== Tarefas ==
1 > Verifique se cada afirmação abaixo está de acordo com a entrevista sobre o marco legal das telecomunicações, respondendo sim ou não e citando literalmente as palavras decisivas do texto. (a) A decisão sobre o pedido dos senadores de oposição caberá à presidente do STF. (b) O número de assinantes da rede fixa cresce desde 2009. (c) Os contratos de concessão vencem em 2021.
2 > Prossiga com a entrevista sobre o marco legal das telecomunicações a partir da última fala apresentada.

== Trecho do texto ==
↓↓↓

O presidente da Anatel (Agência Nacional de Telecomunicações), Juarez Quadros, afirma que o projeto que altera o marco legal do setor de telecomunicações é a
única saída para a União se livrar de um "mico".
Pela proposta, haverá a troca dos bens da concessão por novos investimentos a serem feitos pelas empresas quando houver a mudança de regime para autorização.
Senadores de oposição foram ao STF para barrar a tramitação da proposta que, segundo eles, é "um presente para as teles". A decisão será tomada pela ministra Carmen Lúcia, presidente do STF, na virada do ano, depois que o presidente do Senado, Renan Calheiros, se pronunciar sobre o assunto.
Folha - Esse projeto [troca dos bens da concessão por novos investimentos] é um "presente para as teles", como diz a oposição?
Juarez Quadros - Esse projeto livra a União de um 'mico'. A telefonia fixa, serviço prestado hoje em regime de concessão, está em franco declínio, no mundo e no Brasil. Pelos meus cálculos, em 2021, mais da metade das linhas fixas em uso será de empresas que operam com autorizações [como a Net]. Se o projeto não for sancionado, quando os contratos de concessão vencerem, em 2025, a União receberá de volta uma rede obsoleta e com pouquíssimos clientes.
Por que esse grupo é contra?
O que posso dizer é que esse projeto livra a União de um ônus. O número de assinantes da rede fixa vem caindo desde 2009. Houve uma recuperação, em 2015, quando chegamos a 44,4 milhões. Hoje já são 42 milhões. No mundo, só o Brasil, a Turquia e o Peru operam a telefonia fixa sob concessão.

↑↑↑

== Material fornecido ==
↓↓↓

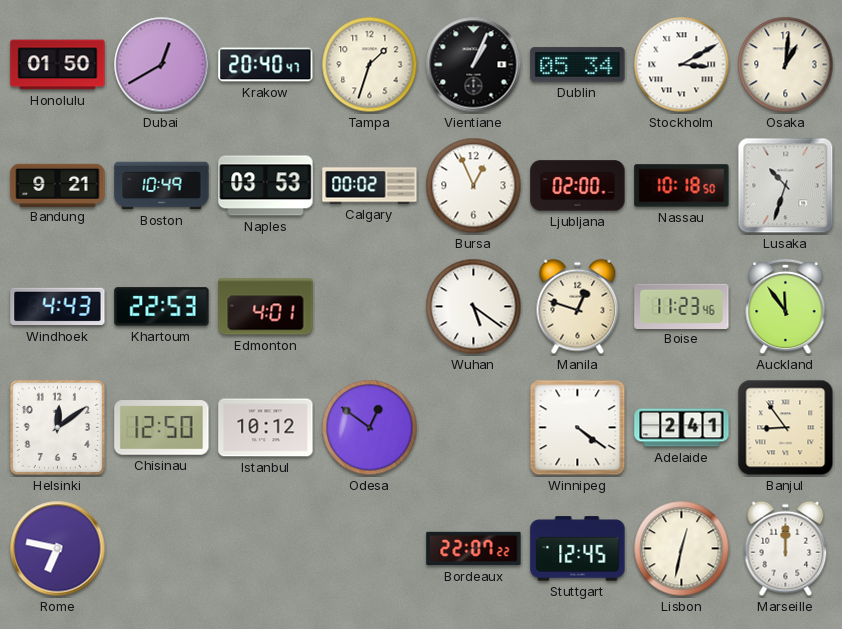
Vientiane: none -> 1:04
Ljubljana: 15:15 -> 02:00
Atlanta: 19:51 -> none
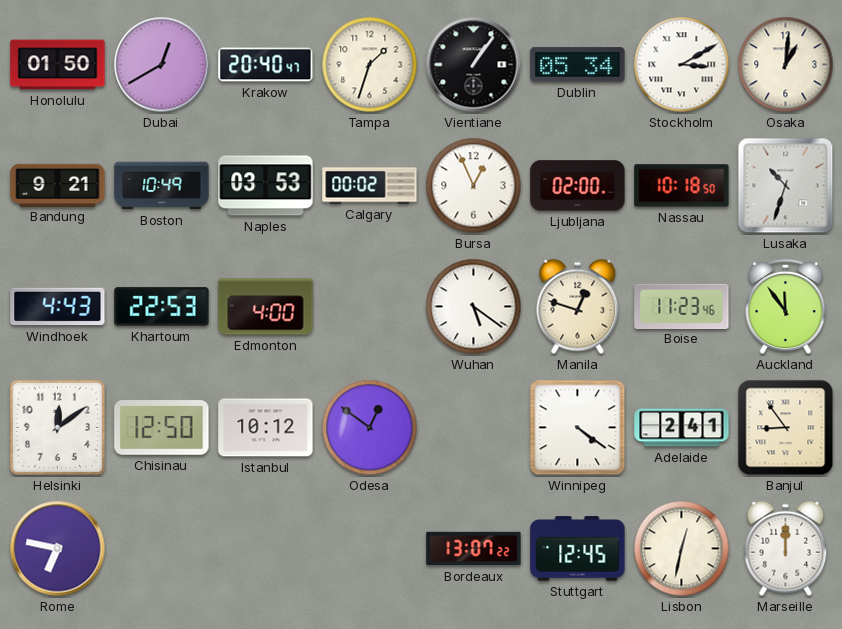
Vientiane: 1:04 -> 1:06
Edmonton: 4:01 -> 4:00
Bordeaux: 22:07 -> 13:07
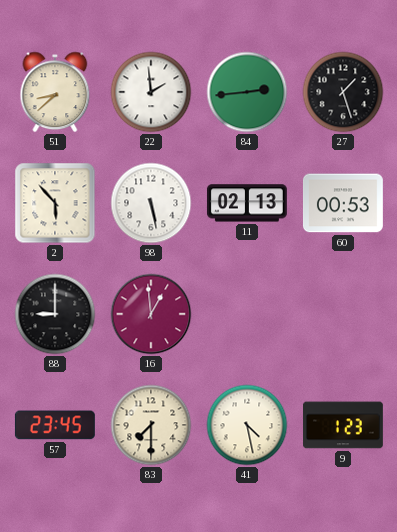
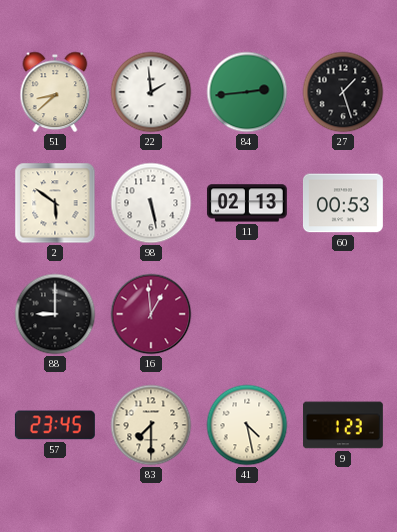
2: 5:53 -> 5:51
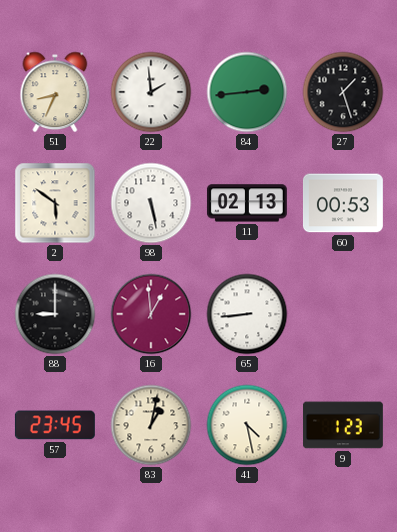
51: 8:38 -> 8:34
65: none -> 8:44
83: 7:30 -> 1:02
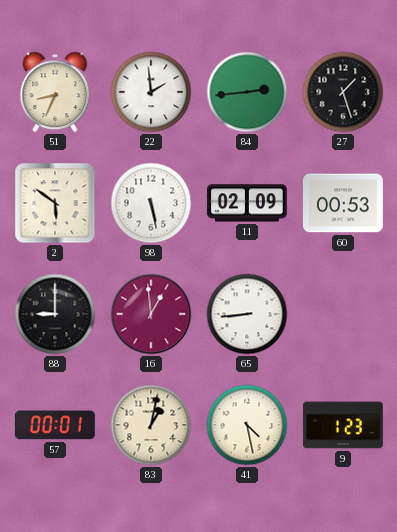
11: 02:13 -> 02:09
57: 23:45 -> 00:01
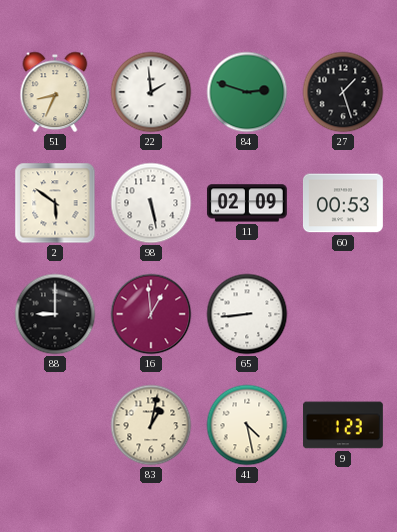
84: 2:44 -> 2:48
57: 00:01 -> none
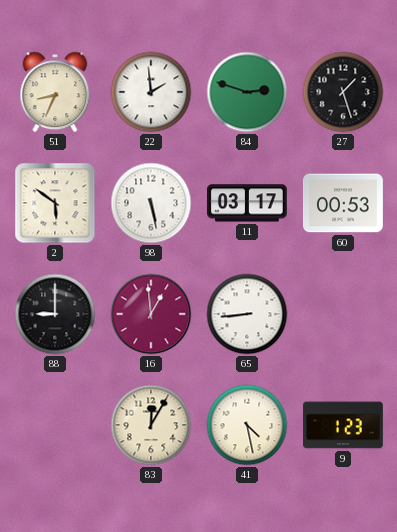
11: 02:09 -> 03:17
83: 1:02 -> 12:05
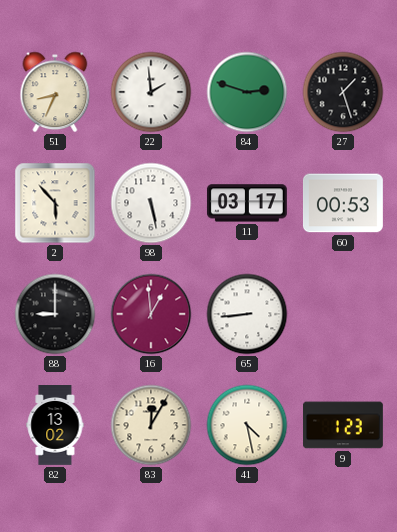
2: 5:51 -> 5:53
82: none -> 13:02
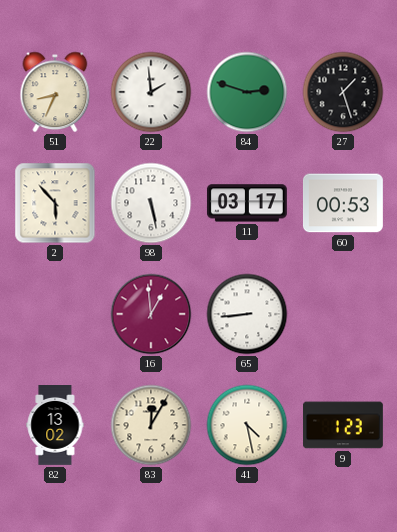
88: 9:00 -> none
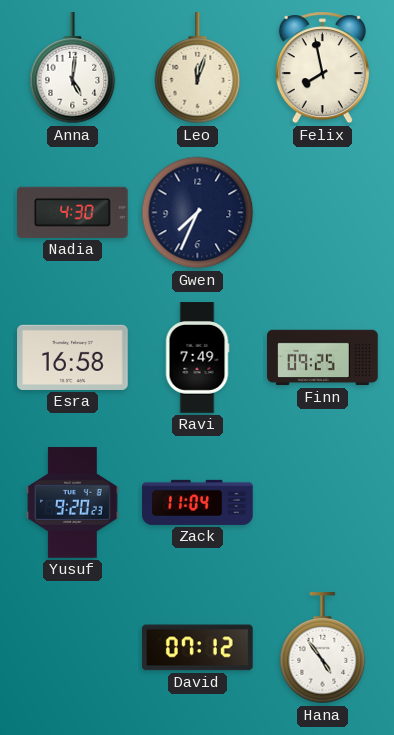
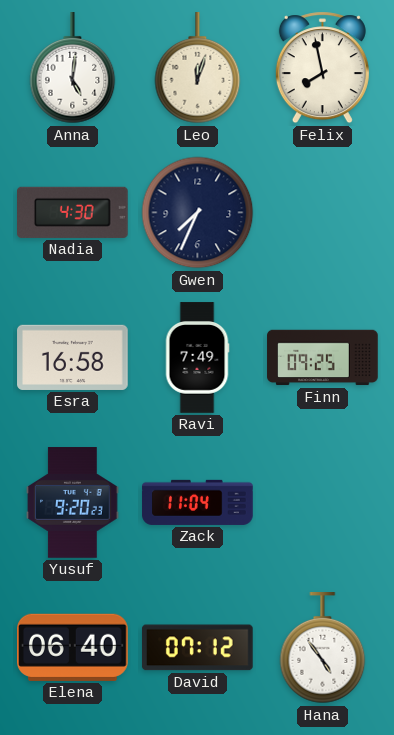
Elena: none -> 06:40
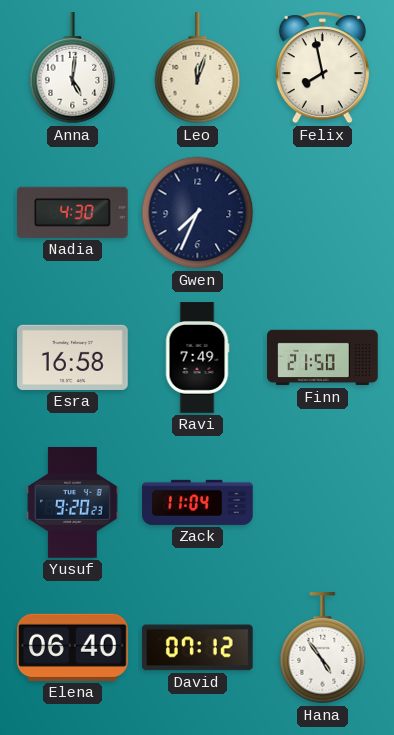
Finn: 09:25 -> 21:50
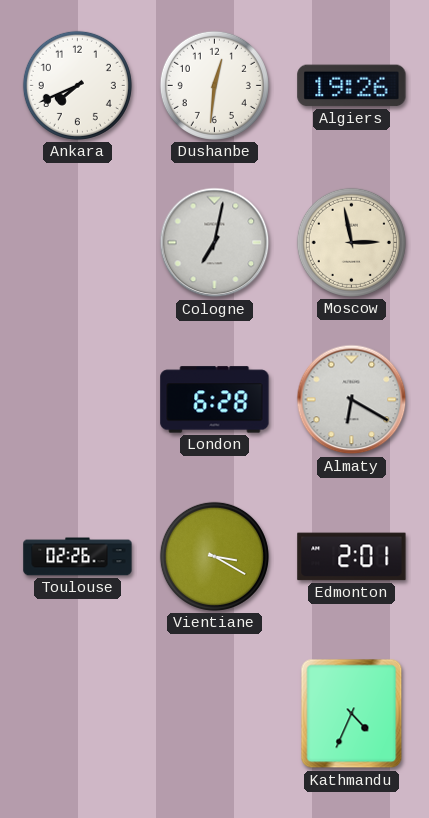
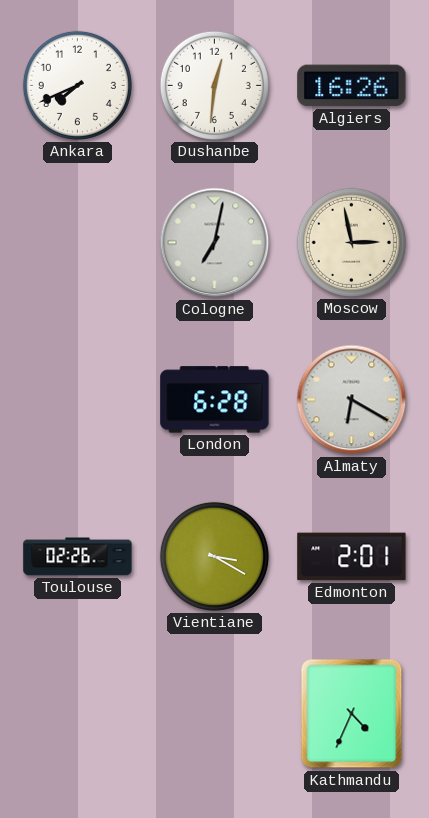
Algiers: 19:26 -> 16:26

↑↑↑

== Respostas em ordem ==
1 >
(a) Sim: "A decisão será tomada pela ministra Carmen Lúcia, presidente do STF".
(b) Não: "O número de assinantes da rede fixa vem caindo desde 2009."
(c) Não: "quando os contratos de concessão vencerem, em 2025".

2 >
Imagine se, em 2025, as empresas não quiserem renovar os contratos. Qual empresa vai querer operar uma rede ultrapassada e sem clientes?
A oposição afirma que, com a nova lei, a União abre mão de cerca de R$ 100 bilhões em favor das teles.
Pela Lei Geral de Telecomunicações em vigor [e que está sendo modificada agora], quando as teles venceram os leilões de privatização, ficaram com os bens e só devolveriam à União aqueles essencialmente ligados à prestação da telefonia fixa. Naquela época, o valor desses bens era de cerca de R$ 100 bilhões. Hoje, não valem nem R$ 20 bilhões. A Anatel calculará exatamente o valor seis meses depois de sancionada a lei.
Além da depreciação desses bens, as centrais foram modernizadas e ficaram cada vez menores. Prédios gigantescos que antes serviam para acomodar esses equipamentos estão vazios, só gerando custos desnecessários.
A questão então é política?
Sim, mas não creio que seja partidária. Mesmo no PT há divisão sobre o tema.
O projeto prevê renovação quase automática de contratos e de licenças de radiofrequência em troca de investimentos em internet. Não seria esse o 'presente' de que falam os senadores?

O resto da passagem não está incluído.